Por el Gerhard Müller.
El 10 de mayo, más de un centenar de sacerdotes católicos de toda Alemania bendijeron la unión de parejas del mismo sexo. Se trataba de una respuesta a una declaración de febrero de la Congregación para la Doctrina de la Fe en la que se reafirmaba que la Iglesia no podía bendecir este tipo de unión. Esta puesta en escena de pseudo bendiciones de parejas homosexuales masculinas o femeninas es, teológicamente hablando, una blasfemia, una cínica contradicción de la santidad de Dios. San Pablo escribió a la iglesia de Tesalónica que Dios no quiere otra cosa que «vuestra santificación, que os apartéis de la impureza, que cada uno de vosotros trate su cuerpo con santidad y respeto, no dominado por la pasión, como hacen los gentiles que no conocen a Dios» (1 Tes 4,3-5).
El lugar legítimo y sagrado para la unión corporal del hombre y la mujer es el matrimonio natural o sacramental de marido y mujer. Cualquier actividad sexual libremente elegida fuera del matrimonio es una grave violación de la santa voluntad de Dios (Heb 13,4). El pecado contra la castidad es aún mayor si se instrumentaliza el cuerpo de una persona del mismo sexo para estimular el deseo sexual. «Todo otro pecado que el hombre comete está fuera del cuerpo; pero el hombre inmoral peca contra su propio cuerpo. ¿Acaso no sabéis que vuestro cuerpo es templo del Espíritu Santo?» (1 Cor 6,18).

PROBLEMA PLANTEADO A
Según el documento fuente, ¿cuántos sacerdotes católicos bendijeron la unión de parejas del mismo sexo el 10 de mayo?

FILAS DE DATOS
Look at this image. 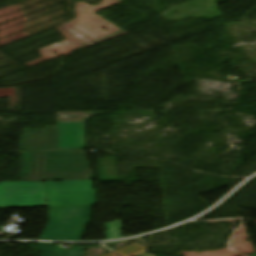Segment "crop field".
Wrapping results in <instances>:
<instances>
[{
	"label": "crop field",
	"mask_w": 256,
	"mask_h": 256,
	"mask_svg": "<svg viewBox=\"0 0 256 256\" xmlns=\"http://www.w3.org/2000/svg\"><path fill=\"white\" fill-rule=\"evenodd\" d=\"M45 151L22 153V181H44Z\"/></svg>",
	"instance_id": "7"
},
{
	"label": "crop field",
	"mask_w": 256,
	"mask_h": 256,
	"mask_svg": "<svg viewBox=\"0 0 256 256\" xmlns=\"http://www.w3.org/2000/svg\"><path fill=\"white\" fill-rule=\"evenodd\" d=\"M94 179L82 150L46 151L45 181Z\"/></svg>",
	"instance_id": "2"
},
{
	"label": "crop field",
	"mask_w": 256,
	"mask_h": 256,
	"mask_svg": "<svg viewBox=\"0 0 256 256\" xmlns=\"http://www.w3.org/2000/svg\"><path fill=\"white\" fill-rule=\"evenodd\" d=\"M38 249L41 251V256H84L85 248L73 247L71 251L54 248L53 244H38Z\"/></svg>",
	"instance_id": "8"
},
{
	"label": "crop field",
	"mask_w": 256,
	"mask_h": 256,
	"mask_svg": "<svg viewBox=\"0 0 256 256\" xmlns=\"http://www.w3.org/2000/svg\"><path fill=\"white\" fill-rule=\"evenodd\" d=\"M47 206L42 182L0 183V208Z\"/></svg>",
	"instance_id": "4"
},
{
	"label": "crop field",
	"mask_w": 256,
	"mask_h": 256,
	"mask_svg": "<svg viewBox=\"0 0 256 256\" xmlns=\"http://www.w3.org/2000/svg\"><path fill=\"white\" fill-rule=\"evenodd\" d=\"M249 256H256V254L255 255H249Z\"/></svg>",
	"instance_id": "11"
},
{
	"label": "crop field",
	"mask_w": 256,
	"mask_h": 256,
	"mask_svg": "<svg viewBox=\"0 0 256 256\" xmlns=\"http://www.w3.org/2000/svg\"><path fill=\"white\" fill-rule=\"evenodd\" d=\"M87 114H60L58 122H82Z\"/></svg>",
	"instance_id": "10"
},
{
	"label": "crop field",
	"mask_w": 256,
	"mask_h": 256,
	"mask_svg": "<svg viewBox=\"0 0 256 256\" xmlns=\"http://www.w3.org/2000/svg\"><path fill=\"white\" fill-rule=\"evenodd\" d=\"M91 205L50 207L44 240L81 241L90 223Z\"/></svg>",
	"instance_id": "1"
},
{
	"label": "crop field",
	"mask_w": 256,
	"mask_h": 256,
	"mask_svg": "<svg viewBox=\"0 0 256 256\" xmlns=\"http://www.w3.org/2000/svg\"><path fill=\"white\" fill-rule=\"evenodd\" d=\"M59 149L57 127L46 130H24L20 151Z\"/></svg>",
	"instance_id": "5"
},
{
	"label": "crop field",
	"mask_w": 256,
	"mask_h": 256,
	"mask_svg": "<svg viewBox=\"0 0 256 256\" xmlns=\"http://www.w3.org/2000/svg\"><path fill=\"white\" fill-rule=\"evenodd\" d=\"M60 149L85 147L83 123H58Z\"/></svg>",
	"instance_id": "6"
},
{
	"label": "crop field",
	"mask_w": 256,
	"mask_h": 256,
	"mask_svg": "<svg viewBox=\"0 0 256 256\" xmlns=\"http://www.w3.org/2000/svg\"><path fill=\"white\" fill-rule=\"evenodd\" d=\"M121 223L122 221H114L105 224L107 239L122 237L123 225L121 226Z\"/></svg>",
	"instance_id": "9"
},
{
	"label": "crop field",
	"mask_w": 256,
	"mask_h": 256,
	"mask_svg": "<svg viewBox=\"0 0 256 256\" xmlns=\"http://www.w3.org/2000/svg\"><path fill=\"white\" fill-rule=\"evenodd\" d=\"M50 206L95 204L91 180L45 182Z\"/></svg>",
	"instance_id": "3"
}]
</instances>
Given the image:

PROBLEMA PLANTEADO B
Por favor, indica cuántas líneas del listado contienen la cadena "instances", teniendo en cuenta mayúsculas y minúsculas. Responde solo con el número.

RESPUESTA A
Más de un centenar.

RESPUESTA B
3